When I wake up a few hours later, it’s still dark. I don’t recognize where we are, not that there’s much around that would really help distinguish our location. The highway is small, two lanes in each direction, and it’s lined with tall pine trees. There aren’t any shopping centers or gas stations to note. There aren’t many other people on the road, either.
I pull the seat up and stretch a little before I lean my head over to rest on Reid’s shoulder.
“Where are we?” My voice is soft, sleepy.
“Somewhere.”
Okay, I see how it is.

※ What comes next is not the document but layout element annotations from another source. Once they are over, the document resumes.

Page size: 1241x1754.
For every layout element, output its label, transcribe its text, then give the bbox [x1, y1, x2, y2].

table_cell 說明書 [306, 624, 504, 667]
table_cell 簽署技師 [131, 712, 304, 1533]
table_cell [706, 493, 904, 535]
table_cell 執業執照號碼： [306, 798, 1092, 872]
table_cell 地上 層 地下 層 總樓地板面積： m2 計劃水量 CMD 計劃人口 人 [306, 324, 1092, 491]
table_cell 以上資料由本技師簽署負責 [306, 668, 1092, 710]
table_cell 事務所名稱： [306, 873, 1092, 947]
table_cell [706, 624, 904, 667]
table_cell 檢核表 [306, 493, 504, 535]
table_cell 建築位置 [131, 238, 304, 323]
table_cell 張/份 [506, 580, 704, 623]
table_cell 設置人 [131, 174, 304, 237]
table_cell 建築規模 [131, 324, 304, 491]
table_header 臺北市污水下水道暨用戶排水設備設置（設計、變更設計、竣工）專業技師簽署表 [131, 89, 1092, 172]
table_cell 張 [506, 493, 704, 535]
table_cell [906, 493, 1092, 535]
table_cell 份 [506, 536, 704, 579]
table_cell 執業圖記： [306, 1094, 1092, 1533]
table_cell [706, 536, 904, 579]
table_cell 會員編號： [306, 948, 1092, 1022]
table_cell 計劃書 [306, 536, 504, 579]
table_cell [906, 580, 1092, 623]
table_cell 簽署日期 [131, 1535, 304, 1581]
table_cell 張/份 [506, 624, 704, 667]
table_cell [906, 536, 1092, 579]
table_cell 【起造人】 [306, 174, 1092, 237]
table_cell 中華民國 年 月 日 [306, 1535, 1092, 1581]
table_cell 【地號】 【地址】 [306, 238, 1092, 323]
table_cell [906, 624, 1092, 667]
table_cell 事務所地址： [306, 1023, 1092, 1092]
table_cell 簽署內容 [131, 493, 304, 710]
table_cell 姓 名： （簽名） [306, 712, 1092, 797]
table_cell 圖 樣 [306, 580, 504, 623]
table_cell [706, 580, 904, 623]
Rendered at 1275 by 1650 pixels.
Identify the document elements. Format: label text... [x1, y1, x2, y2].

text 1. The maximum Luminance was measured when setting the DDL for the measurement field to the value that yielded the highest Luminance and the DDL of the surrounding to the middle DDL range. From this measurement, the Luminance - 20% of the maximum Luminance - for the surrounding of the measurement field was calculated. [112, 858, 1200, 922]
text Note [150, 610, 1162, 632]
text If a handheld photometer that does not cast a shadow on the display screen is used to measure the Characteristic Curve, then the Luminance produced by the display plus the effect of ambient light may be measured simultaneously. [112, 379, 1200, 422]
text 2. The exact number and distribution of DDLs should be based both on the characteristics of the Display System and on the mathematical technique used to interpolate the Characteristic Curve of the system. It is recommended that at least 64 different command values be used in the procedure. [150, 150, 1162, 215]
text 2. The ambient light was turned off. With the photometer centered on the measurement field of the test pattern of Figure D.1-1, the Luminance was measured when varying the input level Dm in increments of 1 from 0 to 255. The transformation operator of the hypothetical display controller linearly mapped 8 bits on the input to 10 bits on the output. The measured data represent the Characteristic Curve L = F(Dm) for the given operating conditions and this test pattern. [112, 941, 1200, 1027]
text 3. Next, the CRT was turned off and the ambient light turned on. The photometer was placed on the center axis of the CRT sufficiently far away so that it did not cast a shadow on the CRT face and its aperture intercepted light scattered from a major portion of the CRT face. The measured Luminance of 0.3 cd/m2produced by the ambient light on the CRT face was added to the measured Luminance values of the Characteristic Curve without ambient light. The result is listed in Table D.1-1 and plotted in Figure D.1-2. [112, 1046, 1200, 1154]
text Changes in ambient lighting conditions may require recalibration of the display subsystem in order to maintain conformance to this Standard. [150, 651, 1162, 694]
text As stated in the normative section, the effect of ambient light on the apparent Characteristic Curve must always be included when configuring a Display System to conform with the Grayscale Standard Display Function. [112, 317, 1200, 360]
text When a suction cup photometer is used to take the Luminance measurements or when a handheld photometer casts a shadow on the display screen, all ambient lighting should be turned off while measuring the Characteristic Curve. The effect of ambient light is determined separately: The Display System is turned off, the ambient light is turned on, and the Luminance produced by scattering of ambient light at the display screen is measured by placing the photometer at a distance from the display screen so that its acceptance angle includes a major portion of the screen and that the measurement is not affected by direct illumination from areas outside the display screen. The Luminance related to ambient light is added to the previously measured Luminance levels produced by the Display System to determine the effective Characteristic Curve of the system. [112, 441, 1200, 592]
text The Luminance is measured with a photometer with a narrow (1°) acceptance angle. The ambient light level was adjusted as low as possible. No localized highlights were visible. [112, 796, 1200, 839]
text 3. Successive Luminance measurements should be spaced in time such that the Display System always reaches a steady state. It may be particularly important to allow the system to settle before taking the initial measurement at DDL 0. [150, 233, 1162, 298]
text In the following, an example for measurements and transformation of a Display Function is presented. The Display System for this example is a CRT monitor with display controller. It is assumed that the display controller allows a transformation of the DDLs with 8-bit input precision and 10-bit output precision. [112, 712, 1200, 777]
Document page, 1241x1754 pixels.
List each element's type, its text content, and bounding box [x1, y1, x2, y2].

He’s not going to tell me anything until we’re there. “Is it even worth it for me to ask any more questions?”
“You can ask whatever you’d like, sweetie, but I’m not answering anything.” He looks down at his watch and then glances out to the horizon. “Besides, we should be there soon.”
I relent and just nuzzle up close to him. It’s quiet and peaceful anyway, so I enjoy the silence. The only thing I hear is the rumble of the Mustang, and the only thing I feel is the beating of Reid’s heart beneath my hand.
After a few minutes, the sun begins peeking its head up over the horizon. It’s absolutely beautiful. Shades of red and orange dance with one another. They mingle and intertwine, creating colors that have never been seen before, that will never be seen again. As the sun gains height in the sky, the colors transform into a soft fuchsia and violet combination that is more beautiful than any picture of the sunrise I’ve ever seen before.
Reid catches me gazing out at the scene before me, and he smiles. This must have been part of his plan. He’s so incredible.